327	But what's the cleanest way of doing this? And is there some way of
328	making the commits I do on the laptop show up cleanly and individually
329	on the desktop once they are merged in?
330
331
332	Tagging-method
333	--------------
334
335	baz default is much less strict.
336
337	Much of tla depends on being able to categorize files. Some hangovers
338	from larch -- eg precious and backup are essentially the same. junk
339	is never deleted today.
340
341	Automatic version control with 'untagged-source source'. But this is
342	deprecated for baz?
343
344	Annoyed by
345
346	- defaults
347	- having the feature at all
348	- complex way to define it
349
350	Default of 166 lines.
351
352	Remove id-tagging-method command or at most make it read-only. If
353	people really want to use deprecated methods they can just edit the
354	file.
355
356	So we can ship a default id-tagging which works the same as CVS/Svn:
357	give warnings for files that are not known to be junk.
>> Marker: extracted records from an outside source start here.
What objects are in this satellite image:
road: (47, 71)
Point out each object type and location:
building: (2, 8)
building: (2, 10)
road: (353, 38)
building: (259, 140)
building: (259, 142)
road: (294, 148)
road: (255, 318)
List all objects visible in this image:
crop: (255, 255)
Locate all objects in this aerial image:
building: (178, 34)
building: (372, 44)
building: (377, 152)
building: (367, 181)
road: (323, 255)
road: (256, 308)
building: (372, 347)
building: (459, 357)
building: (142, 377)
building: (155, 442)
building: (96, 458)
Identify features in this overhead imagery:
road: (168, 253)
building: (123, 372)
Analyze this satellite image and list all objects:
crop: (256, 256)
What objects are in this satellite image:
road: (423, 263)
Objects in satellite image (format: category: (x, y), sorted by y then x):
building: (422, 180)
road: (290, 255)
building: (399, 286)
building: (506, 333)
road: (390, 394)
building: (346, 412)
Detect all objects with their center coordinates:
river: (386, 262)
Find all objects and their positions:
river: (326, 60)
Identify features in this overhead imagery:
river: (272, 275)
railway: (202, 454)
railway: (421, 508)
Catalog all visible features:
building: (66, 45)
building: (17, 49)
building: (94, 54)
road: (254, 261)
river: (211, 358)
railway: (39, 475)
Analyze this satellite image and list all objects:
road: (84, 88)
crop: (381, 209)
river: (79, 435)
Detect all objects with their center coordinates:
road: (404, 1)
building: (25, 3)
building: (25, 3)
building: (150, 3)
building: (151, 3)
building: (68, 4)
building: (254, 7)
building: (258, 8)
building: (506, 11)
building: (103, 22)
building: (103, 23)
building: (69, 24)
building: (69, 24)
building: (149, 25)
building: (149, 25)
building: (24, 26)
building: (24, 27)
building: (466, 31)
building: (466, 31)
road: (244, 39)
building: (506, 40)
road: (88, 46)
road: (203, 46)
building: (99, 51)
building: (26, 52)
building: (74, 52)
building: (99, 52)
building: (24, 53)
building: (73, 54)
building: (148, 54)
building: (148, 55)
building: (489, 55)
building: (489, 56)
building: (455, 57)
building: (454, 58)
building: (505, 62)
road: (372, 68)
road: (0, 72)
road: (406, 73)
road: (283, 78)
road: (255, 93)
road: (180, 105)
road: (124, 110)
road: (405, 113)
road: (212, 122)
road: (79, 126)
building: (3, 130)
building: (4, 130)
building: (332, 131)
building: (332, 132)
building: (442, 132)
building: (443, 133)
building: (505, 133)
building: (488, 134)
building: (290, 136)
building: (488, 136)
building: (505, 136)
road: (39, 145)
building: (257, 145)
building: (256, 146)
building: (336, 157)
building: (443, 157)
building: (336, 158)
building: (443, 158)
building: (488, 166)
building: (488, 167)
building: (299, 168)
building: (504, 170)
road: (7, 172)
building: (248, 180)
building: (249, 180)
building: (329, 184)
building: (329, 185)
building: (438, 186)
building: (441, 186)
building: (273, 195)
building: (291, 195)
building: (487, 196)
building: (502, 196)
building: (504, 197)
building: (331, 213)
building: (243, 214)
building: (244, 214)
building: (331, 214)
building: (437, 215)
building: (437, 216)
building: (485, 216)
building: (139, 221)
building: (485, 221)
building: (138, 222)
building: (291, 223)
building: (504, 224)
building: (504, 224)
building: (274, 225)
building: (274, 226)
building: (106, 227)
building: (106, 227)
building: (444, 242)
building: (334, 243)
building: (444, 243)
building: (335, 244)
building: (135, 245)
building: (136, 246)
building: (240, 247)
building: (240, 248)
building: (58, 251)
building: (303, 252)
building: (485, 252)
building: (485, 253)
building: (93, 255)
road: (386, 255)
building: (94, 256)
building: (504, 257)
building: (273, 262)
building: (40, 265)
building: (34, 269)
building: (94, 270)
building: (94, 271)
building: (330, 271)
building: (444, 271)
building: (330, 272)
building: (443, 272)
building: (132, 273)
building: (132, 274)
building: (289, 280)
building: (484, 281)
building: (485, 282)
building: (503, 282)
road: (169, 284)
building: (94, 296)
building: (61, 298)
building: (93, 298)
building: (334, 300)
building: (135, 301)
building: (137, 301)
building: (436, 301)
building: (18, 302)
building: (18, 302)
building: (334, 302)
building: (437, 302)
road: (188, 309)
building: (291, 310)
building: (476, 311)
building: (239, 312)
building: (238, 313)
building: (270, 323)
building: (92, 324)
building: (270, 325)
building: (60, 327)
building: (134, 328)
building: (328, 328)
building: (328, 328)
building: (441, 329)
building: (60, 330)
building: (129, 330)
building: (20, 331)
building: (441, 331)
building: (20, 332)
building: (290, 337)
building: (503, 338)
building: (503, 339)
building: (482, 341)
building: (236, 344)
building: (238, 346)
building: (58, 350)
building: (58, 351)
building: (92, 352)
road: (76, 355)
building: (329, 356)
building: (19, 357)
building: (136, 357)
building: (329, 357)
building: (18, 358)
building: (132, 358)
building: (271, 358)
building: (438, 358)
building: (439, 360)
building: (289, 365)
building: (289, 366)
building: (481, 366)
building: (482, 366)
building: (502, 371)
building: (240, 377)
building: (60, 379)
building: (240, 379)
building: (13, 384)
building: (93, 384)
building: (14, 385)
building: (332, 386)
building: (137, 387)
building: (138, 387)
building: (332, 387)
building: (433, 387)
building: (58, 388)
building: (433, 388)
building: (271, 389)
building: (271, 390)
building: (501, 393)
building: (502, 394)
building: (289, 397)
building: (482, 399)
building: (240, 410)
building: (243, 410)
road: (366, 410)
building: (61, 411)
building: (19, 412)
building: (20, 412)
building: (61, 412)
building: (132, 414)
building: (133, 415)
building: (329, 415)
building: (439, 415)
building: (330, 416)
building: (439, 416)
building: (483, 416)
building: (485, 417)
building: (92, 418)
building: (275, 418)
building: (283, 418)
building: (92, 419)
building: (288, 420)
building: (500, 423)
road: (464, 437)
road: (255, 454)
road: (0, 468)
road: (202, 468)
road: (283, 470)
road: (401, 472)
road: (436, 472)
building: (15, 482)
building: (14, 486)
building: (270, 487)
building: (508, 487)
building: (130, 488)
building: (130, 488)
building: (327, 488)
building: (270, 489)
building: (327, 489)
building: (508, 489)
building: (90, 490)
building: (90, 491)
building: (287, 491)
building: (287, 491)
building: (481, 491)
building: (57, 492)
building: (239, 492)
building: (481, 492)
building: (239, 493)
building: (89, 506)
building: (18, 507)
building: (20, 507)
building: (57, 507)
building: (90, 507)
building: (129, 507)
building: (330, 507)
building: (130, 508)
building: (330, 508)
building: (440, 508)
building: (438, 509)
This is the
358	default in baz right now.
359
360	Also we have .arch-inventory, which is per-directory.
361
362
363
364	Why not have 'baz ignore FILENAME'? To remove ignores, perhaps you
365	have to edit the .arch-inventory. Print "FILTER added to
366	PATH/.arch-inventory"; create and baz-add this file if it doesn't.
367
368	Docs should perhaps emphasize .arch-inventory as the basic method and
369	only mention =tagging-method as an advanced topic.
370
371
372
373	Should this really be regexps, or just file globs?